We’re All Slowly Rusting is an eclectic conglomeration of multimedia artistry that includes short stories, poetry, film photographs, pencil sketches, watercolor pieces, collages, and much more. Many of the doodles in this book come from college notebooks that, instead of taking notes in, the author would doodle when bored. These were cut or ripped out, glued onto paper with other doodles/random media, and scanned, which is how many of these pages were made. Any other artwork, such as the watercolor and sharpie pieces, come from his personal sketchbooks and journals, and the film photos were taken by Brendon on 35mm film using various thrift store cameras. All of these elements provide a beautiful package for the text that is sprinkled throughout.

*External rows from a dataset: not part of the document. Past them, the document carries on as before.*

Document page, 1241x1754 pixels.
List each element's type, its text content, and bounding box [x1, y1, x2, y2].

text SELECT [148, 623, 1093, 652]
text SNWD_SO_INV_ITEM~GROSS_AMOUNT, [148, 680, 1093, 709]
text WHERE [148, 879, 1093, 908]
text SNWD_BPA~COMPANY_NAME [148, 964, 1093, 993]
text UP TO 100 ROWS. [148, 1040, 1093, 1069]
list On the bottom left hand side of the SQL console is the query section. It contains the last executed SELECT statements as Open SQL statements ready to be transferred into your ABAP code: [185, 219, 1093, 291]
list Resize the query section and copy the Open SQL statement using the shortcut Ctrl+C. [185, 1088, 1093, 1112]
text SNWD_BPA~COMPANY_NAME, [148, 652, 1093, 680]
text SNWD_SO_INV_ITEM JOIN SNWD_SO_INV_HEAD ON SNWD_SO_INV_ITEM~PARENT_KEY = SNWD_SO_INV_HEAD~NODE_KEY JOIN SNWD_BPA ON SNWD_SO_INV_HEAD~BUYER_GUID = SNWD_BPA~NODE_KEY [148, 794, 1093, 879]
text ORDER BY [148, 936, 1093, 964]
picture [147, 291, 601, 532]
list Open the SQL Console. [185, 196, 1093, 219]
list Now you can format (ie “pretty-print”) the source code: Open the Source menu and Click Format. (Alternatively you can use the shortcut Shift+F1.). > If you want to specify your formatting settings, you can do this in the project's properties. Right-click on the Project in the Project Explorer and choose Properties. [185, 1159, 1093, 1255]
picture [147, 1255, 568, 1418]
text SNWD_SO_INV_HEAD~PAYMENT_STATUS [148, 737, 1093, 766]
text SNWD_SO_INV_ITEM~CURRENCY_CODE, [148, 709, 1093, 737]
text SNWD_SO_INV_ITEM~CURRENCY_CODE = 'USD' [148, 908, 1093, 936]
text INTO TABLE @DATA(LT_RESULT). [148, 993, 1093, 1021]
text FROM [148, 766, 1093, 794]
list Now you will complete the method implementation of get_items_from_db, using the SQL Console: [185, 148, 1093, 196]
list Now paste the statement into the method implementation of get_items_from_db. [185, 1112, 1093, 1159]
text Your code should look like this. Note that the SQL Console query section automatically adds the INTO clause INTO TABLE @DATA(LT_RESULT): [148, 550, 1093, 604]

As for the writing itself, much of it focuses on insignificant details from the writer's life, blown up and extrapolated into absurd and surreal descriptions of the events in such a way as to ascribe a unique and personal meaning, philosophy, or emotion to them. This is done to express the subjectiveness of perception, and can show how many miniscule details and trailing internal dialogues of thought make up any one person’s life. Some of it is purely fiction, and other parts are more of a stylized expression of real experience, with some of the fun in reading it being figuring out what is what. Stories include: “Caterpillar”, where the writer recalls having found a caterpillar as a child, making it a home, and returning to find it eaten by ants, “Beauty,” where the writer imagines a scenario in which, during a philosophy lesson, an event causes anything that anyone in the room says to becomes true, quickly turning to body horror, “No Matter the Dirt,” a poem about being fearful of leaving home, along with much more. Overarching all of these things and intertwining the drastically varying elements is a subtle expression of the author's personal artistic processes that went into creating such a multi-faceted work of art. This is a painfully real account detailing the subjectivity of art in relation to the human experience.

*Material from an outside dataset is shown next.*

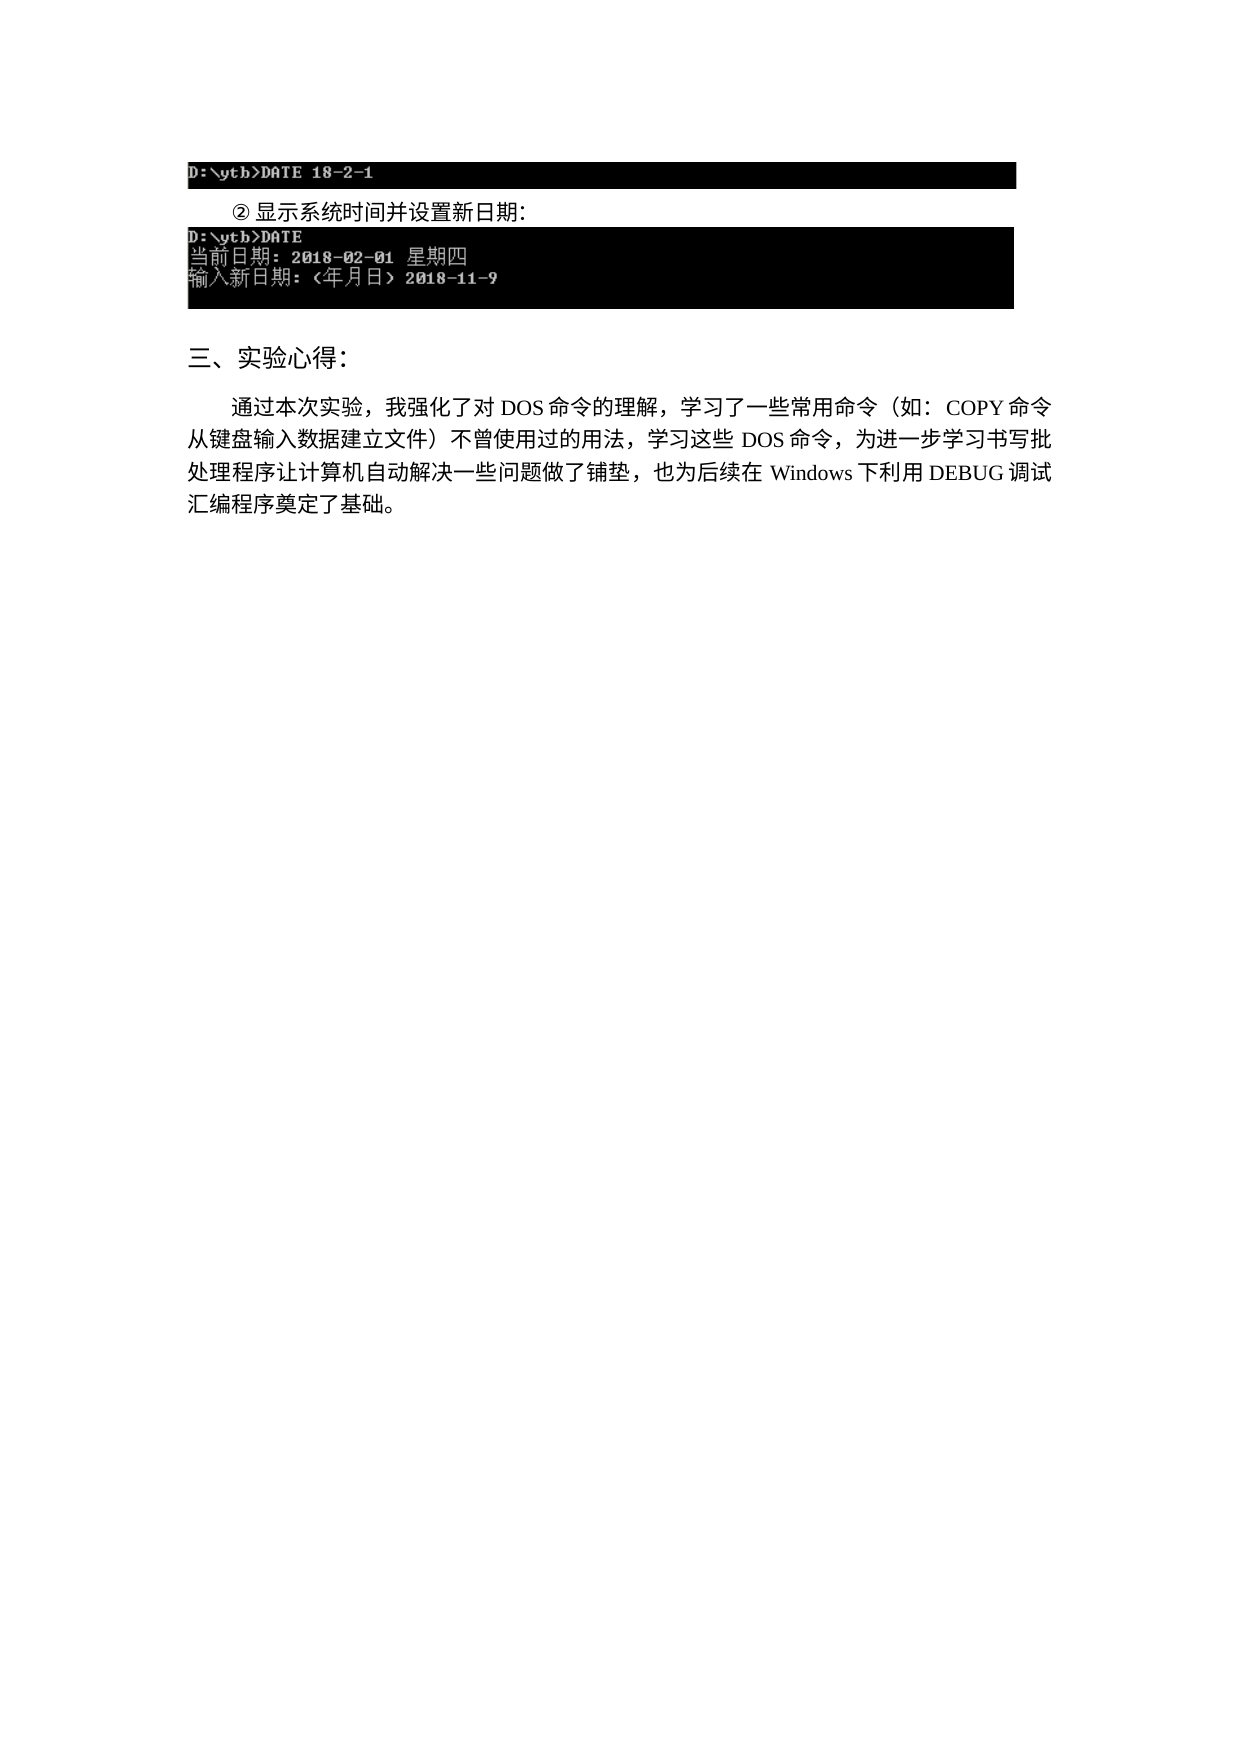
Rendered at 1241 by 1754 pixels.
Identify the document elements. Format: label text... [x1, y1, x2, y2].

Brendon Withers (he/him) is a 19 year old musician from Virginia Beach, VA, one of the more sparsely creative well known cities on the east coast. His band is called Hippie Love Party (a name created at age 14 that is now hated by the band), and they play a mixture of emo music and other adjacent genres. This is Brendon’s main focus, as a lot of his free time is spent working on songs or practicing/playing shows with his band, so he does most of his non-band related writing at work, before bed, or whenever creativity may strike. He has also noticed that it is very hard not to sound pretentious when having to write about yourself and/or something that you have made. After going to college for one year to study music, and realizing that the academization of music was not suited to him, and took away from the magic of it, he decided to take a break from school to work and pursue any and every artistic endeavor that he may come up with, which is how this book came about!